Thread: Problem with group by command

Problem with group by command

From
"Jessica Ord"
Date:
Dear PGSQL-BUG group,

I would be grateful if any of you could provide me any information that you
may have.

I have written a perl program which runs fine on a machine that was using
PostgreSQL 6.4.2.  I setup another machine which was running PostgreSQL
6.5.3 bundled by the Linux 6.2.  I used the copy command to migrate most of
the tables on the new machine and re-run the same program.

The same error message keeps on appear said that:
Invalid use of aggregates or non-group column in target list.

The SQL statement used is:
select username, user_index, date, status from subscribers, cellnet_mesg_log
where status != 3 and date >= '25/10/2000' and date < '01/11/2000' and
cellnet_mesg_log.user_index = subscribers.oid group by username;

The 'group by' works in the new machine only if the selected data contains
username which is so weird.  I wonder whether some of the attributes might
have been changed since I did not restore the same tables from pg_dumpall
command.
If that is the case, I wonder if I could manually compare and reset the
attributes.
Unfortunately, I couldn't find this information from your web page.

The tables structure are as below.  The cellnet_mesg_log's user_index is map
with the oid of the subscribers table.

Table    = subscribers
+----------------------------------+----------------------------+
|Field                             |Type                | Length|
+----------------------------------+--------------------+-------+
| username                         | varchar()          |    32 |
| acct_no                          | int4               |     4 |
| acct_type                        | int4               |     4 |
| build_factor                     | int4               |     4 |
+----------------------------------+-----------------------------


Table    = cellnet_mesg_log
+----------------------------------+----------------------------------+-----
--+
|              Field               |              Type                |
Length|
+----------------------------------+----------------------------------+-----
--+
| user_index                       | oid                              |
4 |
| date                             | datetime                         |
8 |
| sender                           | varchar()                        |
64 |
| part                             | int4                             |
4 |
| part_total                       | int4                             |
4 |
| status                           | int4                             |
4 |
| mesg_id                          | varchar()                        |
64 |
| message                          | varchar()                        |
160 |
+----------------------------------+----------------------------------+-----
--+

Hope to hear from any of you soon.  Thank you for your kind attention.


regards,
Jessica Ord

Re: Problem with group by command

From
Stephan Szabo
Date:
On Fri, 27 Oct 2000, Jessica Ord wrote:

> I would be grateful if any of you could provide me any information that you
> may have.
>
> I have written a perl program which runs fine on a machine that was using
> PostgreSQL 6.4.2.  I setup another machine which was running PostgreSQL
> 6.5.3 bundled by the Linux 6.2.  I used the copy command to migrate most of
> the tables on the new machine and re-run the same program.

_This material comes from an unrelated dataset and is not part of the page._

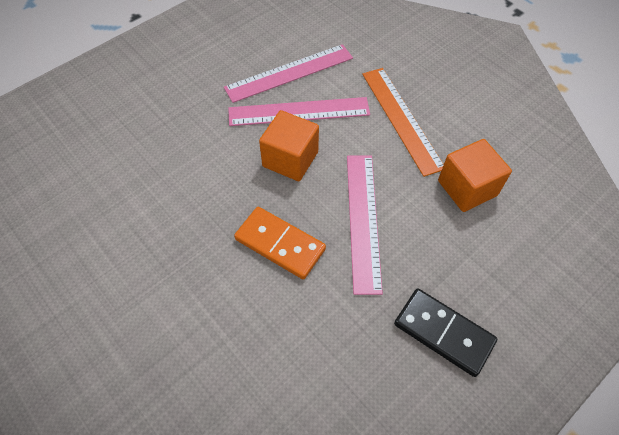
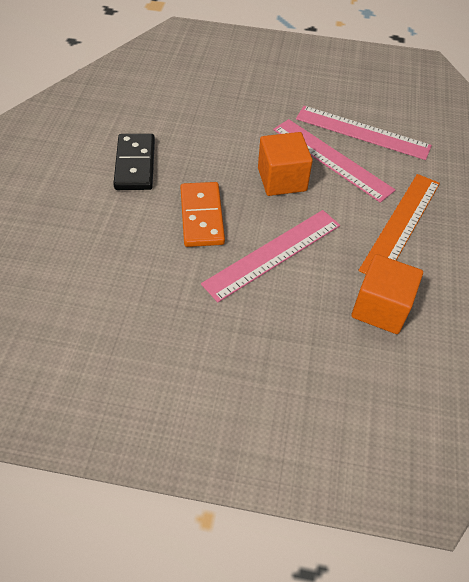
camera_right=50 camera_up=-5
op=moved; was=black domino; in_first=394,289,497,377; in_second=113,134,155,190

You'll probably be best off getting the 7.0.x rpms and using those instead
of 6.5.x (see below).

> The same error message keeps on appear said that:
> Invalid use of aggregates or non-group column in target list.
>
> The SQL statement used is:
> select username, user_index, date, status from subscribers, cellnet_mesg_log
> where status != 3 and date >= '25/10/2000' and date < '01/11/2000' and
> cellnet_mesg_log.user_index = subscribers.oid group by username;

Well, I don't believe that's a legal SQL statement.  All columns in the
select list of a group by query must either be grouped or inside a set
value function (min, max, etc...).  I think old versions of postgres got
this wrong, so you may be seeing fallout from that.
Fundamentally, *which* value of date and status would you want to give
if there was more than one for a given username?  If there's only one,
using group by is useless, if there's more than one, the query gives
indeterminate results.

Under 7.0.x you can use distinct on and order by to give repeatable
results (if you order by all the fields, and use distinct on (username)
I believe you'd get the first/last row by the ordering criteria that
matched each username)

Re: Problem with group by command

From
Tom Lane
Date:
"Jessica Ord" <jo@uk.xo.com> writes:
> I have written a perl program which runs fine on a machine that was using
> PostgreSQL 6.4.2.  I setup another machine which was running PostgreSQL
> 6.5.3 bundled by the Linux 6.2.

> The same error message keeps on appear said that:
> Invalid use of aggregates or non-group column in target list.

> select username, user_index, date, status from subscribers, cellnet_mesg_log
> where status != 3 and date >= '25/10/2000' and date < '01/11/2000' and
> cellnet_mesg_log.user_index = subscribers.oid group by username;

This statement is not valid SQL, but 6.4.* failed to detect that, and
instead gave you some randomly-chosen result.  6.5 is pickier.

You need to revise the query to conform to SQL specs: the SELECT output
list can't refer to columns that aren't grouped by GROUP BY, except as
arguments of an aggregate function like MIN() or MAX().  The reason is
that GROUP BY implies that only one output tuple will be produced per
distinct value of the group-by column(s).  There might be more than one
input tuple, with different values of user_index, date, etc, for each
value of username --- in which case, what output do you expect to get?
It's not well-defined.

            regards, tom lane